The size of that success can be difficult to measure, given the company remains in private hands. But today we have some numbers and the answer is it's pretty successful.
Acquia just closed a new $8.5 million round of financing, bring the total capital advanced to $23.5 million, Dries reports. "We weren’t sure if we could go any faster but we just found the turbo button," he writes.
He didn't have to look far. The new capital comes from existing investors, North Bridge Venture Partners and Sigma Partners, together with Acquia CEO Tom Erickson. Erickson did real well with Systinet and, before that, webMethods. He could be sitting on a beach somewhere but making money is a hard habit to break. And when the insiders are doubling-down it's usually a good sign.

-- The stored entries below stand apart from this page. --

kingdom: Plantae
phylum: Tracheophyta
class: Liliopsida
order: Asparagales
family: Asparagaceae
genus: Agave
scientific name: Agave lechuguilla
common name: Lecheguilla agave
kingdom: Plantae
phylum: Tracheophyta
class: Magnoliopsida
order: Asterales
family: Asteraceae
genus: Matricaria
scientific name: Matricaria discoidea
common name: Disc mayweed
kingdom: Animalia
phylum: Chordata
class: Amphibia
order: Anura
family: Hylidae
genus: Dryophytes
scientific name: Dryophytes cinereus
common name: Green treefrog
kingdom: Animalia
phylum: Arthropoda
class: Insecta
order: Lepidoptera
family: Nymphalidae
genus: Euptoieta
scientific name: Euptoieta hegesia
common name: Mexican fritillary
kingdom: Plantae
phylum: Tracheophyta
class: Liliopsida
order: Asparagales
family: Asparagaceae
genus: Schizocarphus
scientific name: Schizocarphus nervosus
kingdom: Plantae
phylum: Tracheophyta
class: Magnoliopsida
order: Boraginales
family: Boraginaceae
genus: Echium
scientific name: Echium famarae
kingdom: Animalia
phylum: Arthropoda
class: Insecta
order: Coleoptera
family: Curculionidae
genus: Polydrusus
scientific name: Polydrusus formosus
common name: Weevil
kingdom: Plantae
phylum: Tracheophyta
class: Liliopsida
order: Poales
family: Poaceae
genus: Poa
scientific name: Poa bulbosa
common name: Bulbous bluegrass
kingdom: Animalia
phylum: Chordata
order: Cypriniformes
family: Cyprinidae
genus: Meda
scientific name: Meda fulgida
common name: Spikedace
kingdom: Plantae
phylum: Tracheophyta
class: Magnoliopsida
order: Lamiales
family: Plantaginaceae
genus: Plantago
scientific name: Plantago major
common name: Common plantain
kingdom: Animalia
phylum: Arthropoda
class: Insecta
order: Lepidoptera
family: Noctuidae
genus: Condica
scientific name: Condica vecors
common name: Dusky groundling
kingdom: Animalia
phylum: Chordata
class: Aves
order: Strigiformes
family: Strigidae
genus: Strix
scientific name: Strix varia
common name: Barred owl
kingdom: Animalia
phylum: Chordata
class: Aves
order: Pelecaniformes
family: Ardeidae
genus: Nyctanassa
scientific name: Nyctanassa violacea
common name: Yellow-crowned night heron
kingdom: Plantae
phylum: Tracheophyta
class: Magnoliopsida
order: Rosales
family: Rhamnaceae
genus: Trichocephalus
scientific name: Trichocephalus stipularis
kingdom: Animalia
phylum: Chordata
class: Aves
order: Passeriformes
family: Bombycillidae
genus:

An official release notes that Acquia tripled its customer base in 2010, and has big plans for 2011. The company has multiple business models, as Dries notes:
- Support licenses for Drupal.
- Enhancement software through the Acquia Network.
- Hosting services like Drupal Gardens.
Much of the money will be used in a geographic expansion, including the opening of a European office. Since Buytaert is Belgian, you might say he's coming home. (The success of Acquia has also encouraged a host of other European open source start-ups, as I learned last month.)
Acquia has always been a good model for how an open source company can actually make money. The good news rolls on.